| WHAT NEEDS TO BE DONE |
Establish how many lines in the records below include the word "source"; respond with that number only.

| SUPPLIED DATA |
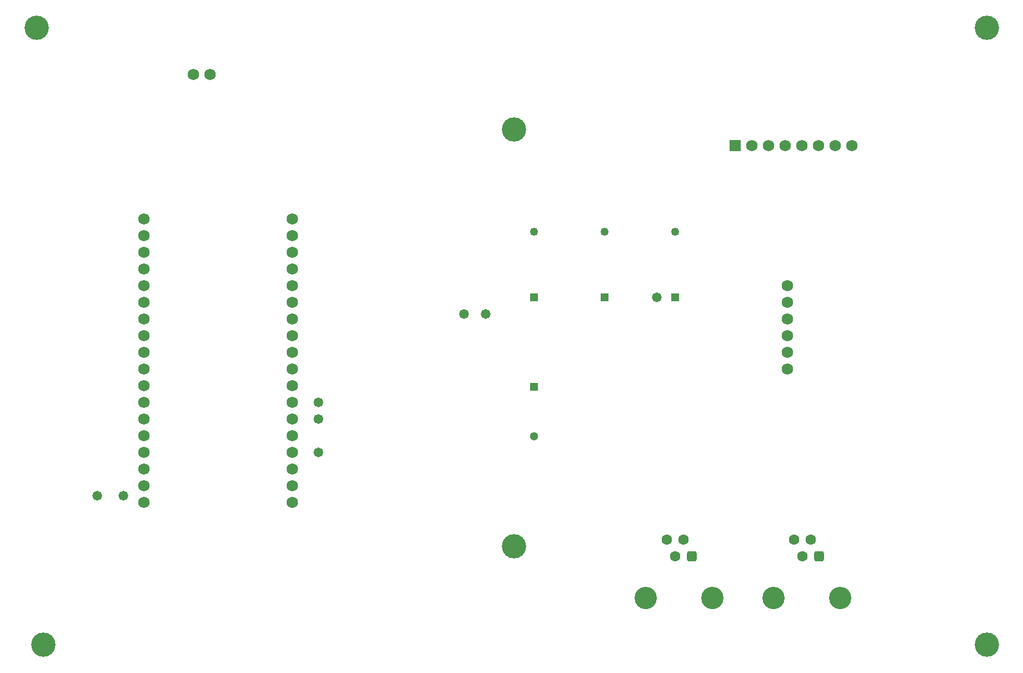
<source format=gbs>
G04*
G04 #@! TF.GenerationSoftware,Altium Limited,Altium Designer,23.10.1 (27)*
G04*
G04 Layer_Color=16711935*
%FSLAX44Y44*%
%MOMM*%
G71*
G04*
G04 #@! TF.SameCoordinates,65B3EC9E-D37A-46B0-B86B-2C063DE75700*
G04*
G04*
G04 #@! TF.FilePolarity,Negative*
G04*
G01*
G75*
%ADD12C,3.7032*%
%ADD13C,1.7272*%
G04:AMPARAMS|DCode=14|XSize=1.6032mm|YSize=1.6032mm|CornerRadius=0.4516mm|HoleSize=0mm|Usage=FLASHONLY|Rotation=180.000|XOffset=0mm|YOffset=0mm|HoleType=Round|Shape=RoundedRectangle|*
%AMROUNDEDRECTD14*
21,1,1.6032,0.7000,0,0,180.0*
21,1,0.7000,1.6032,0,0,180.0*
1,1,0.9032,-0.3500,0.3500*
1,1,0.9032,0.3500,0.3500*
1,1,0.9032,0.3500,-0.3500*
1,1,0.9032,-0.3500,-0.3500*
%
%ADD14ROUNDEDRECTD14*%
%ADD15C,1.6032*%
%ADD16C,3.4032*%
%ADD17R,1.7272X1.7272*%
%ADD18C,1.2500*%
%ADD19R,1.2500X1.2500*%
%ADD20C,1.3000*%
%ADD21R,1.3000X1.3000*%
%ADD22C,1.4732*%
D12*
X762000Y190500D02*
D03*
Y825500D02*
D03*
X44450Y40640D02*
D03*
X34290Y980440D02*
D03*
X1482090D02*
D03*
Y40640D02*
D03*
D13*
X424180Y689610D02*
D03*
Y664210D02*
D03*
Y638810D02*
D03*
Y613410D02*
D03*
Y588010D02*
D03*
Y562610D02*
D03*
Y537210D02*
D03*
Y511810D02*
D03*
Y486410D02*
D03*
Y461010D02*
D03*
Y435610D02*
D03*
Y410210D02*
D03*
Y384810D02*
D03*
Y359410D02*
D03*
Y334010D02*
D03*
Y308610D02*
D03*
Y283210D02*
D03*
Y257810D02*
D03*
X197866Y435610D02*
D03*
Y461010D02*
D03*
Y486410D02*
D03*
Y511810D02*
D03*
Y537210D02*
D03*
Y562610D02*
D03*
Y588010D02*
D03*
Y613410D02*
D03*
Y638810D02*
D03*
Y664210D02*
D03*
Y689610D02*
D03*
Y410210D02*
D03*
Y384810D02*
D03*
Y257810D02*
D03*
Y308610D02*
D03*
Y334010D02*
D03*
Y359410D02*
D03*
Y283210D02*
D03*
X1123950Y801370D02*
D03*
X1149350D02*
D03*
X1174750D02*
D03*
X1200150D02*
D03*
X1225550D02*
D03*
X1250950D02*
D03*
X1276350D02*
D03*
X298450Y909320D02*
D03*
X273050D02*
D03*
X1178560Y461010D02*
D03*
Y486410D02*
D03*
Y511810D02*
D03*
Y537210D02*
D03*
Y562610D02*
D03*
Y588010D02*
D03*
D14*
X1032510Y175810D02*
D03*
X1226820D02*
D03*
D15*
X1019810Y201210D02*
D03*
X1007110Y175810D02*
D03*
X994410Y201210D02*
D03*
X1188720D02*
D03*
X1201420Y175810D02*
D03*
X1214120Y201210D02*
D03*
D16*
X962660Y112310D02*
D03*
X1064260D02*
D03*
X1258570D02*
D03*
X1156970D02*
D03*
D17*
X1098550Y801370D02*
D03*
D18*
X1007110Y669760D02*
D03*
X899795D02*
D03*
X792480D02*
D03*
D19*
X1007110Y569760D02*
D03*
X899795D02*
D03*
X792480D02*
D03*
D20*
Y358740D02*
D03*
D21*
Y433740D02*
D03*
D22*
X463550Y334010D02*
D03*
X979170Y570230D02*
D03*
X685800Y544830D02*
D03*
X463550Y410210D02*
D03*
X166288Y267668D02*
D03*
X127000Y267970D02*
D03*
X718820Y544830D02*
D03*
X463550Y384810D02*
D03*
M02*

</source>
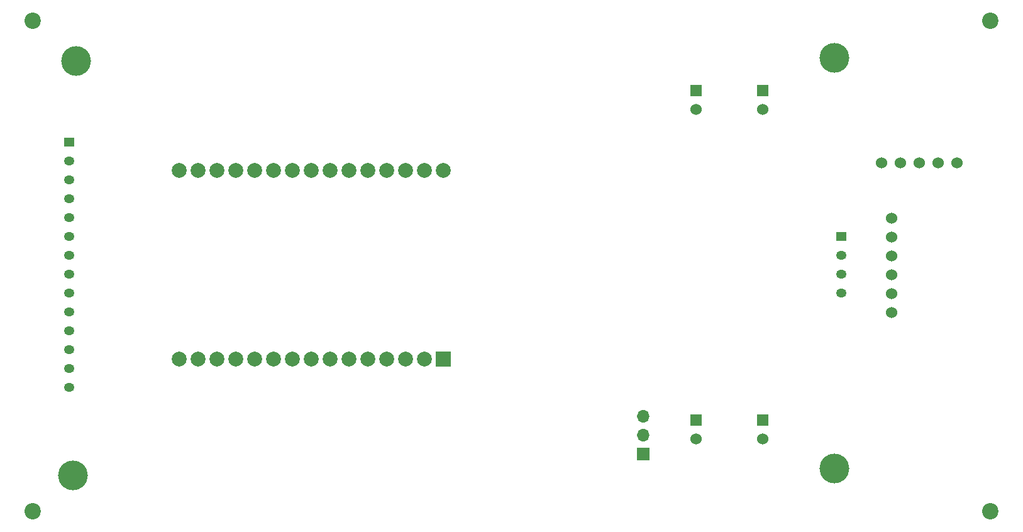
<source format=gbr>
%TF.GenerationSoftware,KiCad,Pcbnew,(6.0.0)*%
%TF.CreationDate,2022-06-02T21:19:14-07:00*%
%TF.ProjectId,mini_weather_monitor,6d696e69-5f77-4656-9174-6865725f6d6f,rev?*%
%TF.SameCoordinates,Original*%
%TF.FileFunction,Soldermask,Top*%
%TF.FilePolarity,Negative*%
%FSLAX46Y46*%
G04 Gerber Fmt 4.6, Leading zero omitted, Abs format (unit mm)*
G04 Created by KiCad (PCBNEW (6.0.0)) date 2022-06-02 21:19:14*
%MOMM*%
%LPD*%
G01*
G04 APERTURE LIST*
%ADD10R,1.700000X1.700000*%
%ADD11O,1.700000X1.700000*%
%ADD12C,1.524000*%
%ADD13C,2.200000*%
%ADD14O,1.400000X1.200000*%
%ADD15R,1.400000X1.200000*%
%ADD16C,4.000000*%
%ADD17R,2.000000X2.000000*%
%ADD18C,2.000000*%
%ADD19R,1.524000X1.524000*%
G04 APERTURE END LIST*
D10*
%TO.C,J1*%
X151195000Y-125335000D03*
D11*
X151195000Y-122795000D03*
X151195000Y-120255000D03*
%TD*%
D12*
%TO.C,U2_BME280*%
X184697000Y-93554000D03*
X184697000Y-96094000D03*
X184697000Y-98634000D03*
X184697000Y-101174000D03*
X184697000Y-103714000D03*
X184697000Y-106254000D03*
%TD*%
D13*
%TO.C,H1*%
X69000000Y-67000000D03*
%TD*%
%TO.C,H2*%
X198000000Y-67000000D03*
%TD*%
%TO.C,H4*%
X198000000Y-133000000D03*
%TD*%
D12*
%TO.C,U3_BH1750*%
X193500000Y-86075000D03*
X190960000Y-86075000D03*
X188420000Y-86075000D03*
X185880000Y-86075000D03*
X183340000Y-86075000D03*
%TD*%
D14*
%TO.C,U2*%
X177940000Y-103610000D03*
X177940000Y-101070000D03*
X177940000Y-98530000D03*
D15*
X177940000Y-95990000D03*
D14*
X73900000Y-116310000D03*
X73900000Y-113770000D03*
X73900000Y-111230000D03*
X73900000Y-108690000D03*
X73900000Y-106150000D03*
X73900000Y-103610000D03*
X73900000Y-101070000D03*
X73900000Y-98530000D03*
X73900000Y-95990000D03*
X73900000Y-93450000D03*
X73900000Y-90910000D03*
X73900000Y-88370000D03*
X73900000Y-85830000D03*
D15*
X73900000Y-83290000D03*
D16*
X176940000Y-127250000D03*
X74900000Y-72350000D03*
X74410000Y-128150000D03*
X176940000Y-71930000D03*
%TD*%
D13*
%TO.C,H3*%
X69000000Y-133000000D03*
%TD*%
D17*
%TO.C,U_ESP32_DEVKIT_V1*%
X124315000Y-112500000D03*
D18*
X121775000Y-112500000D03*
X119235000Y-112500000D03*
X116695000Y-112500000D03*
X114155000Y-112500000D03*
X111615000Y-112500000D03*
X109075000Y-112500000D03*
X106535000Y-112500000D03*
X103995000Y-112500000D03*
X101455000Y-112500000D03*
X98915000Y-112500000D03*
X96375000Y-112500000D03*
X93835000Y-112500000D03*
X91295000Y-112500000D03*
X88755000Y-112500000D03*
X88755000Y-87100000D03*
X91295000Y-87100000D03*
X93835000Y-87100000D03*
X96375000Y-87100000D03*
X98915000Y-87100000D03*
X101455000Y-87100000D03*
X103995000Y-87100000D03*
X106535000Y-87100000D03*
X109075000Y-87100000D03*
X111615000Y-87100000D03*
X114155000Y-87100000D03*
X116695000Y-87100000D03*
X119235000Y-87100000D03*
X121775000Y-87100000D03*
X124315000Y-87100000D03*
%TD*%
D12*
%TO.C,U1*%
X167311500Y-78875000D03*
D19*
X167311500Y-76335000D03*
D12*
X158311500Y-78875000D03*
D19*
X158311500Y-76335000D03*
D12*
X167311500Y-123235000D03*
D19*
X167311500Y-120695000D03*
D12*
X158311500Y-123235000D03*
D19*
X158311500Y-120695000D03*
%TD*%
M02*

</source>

| RESPONSE |
4